Using mprotect for a static array means that you are still executing code from a known place, possibly making it easier to set a breakpoint on it.
On Windows, you can use VirtualAlloc or VirtualProtect.
In GNU C, you also need to use __builtin___clear_cache(buf, buf + len) after writing bytes of machine code to the buffer, because the optimizer does not consider dereferencing a function pointer as reading bytes from this address. Removing dead storage can remove the byte storage of machine code bytes into the buffer if the compiler proves that the storage is not being read as data. https://codegolf.stackexchange.com/questions/160100/the-repetitive-byte-counter/160236#160236 and https://godbolt.org/g/pGXn3B has an example where gcc really does this optimization because gcc "knows about" malloc .
(And on non-x86 architectures, where the I-cache is not consistent with the D-cache, it will actually perform any necessary cache synchronization.

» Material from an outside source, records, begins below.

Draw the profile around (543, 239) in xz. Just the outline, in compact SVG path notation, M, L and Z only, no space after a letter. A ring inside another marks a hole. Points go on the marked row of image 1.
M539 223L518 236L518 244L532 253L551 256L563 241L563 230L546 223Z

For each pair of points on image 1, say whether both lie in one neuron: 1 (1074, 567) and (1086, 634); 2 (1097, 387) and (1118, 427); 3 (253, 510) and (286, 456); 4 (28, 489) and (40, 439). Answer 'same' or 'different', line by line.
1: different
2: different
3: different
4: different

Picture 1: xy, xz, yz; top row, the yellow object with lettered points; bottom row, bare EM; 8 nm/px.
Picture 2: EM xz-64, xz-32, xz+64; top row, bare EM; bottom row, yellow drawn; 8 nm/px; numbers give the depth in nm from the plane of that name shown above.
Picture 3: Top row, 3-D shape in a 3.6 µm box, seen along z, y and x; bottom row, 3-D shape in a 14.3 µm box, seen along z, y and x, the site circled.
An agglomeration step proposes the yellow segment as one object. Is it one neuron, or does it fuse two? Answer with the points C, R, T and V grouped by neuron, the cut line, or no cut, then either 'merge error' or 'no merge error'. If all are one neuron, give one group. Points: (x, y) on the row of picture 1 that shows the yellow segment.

On x86, it's just an optimization blocker at compile time.)
My change in @AntoineMathys answer added this. Currently, gcc does not know about mmap , so it does not optimize storage for the pointer returned by mmap .
But it is not needed after mprotect on a page containing read-only C variables.
#include <stdio.h>
I used PROT_READ|PROT_EXEC|PROT_WRITE in this example so that it works no matter where your variable is located. If it was local on the stack and you missed PROT_WRITE , the call will fail after the stack is read only when you try to send a return address.
In addition, PROT_WRITE allows you to test the PROT_WRITE code, which changes automatically, for example, edit zeros in your machine code or other bytes that he avoided.
$ gcc -O3 shellcode.c
If I comment out mprotect , segfault does this.
If I did something like ret0_code[2] = 0xc3; After that I will need __builtin___clear_cache(ret0_code+2, ret0_code+2) to make sure that the storage has not been optimized, but if I do not mprotect static arrays, then I will not need it after mprotect . This is necessary after mmap + memcpy or manual saving, because we want to execute the bytes that were written in C (with memcpy ).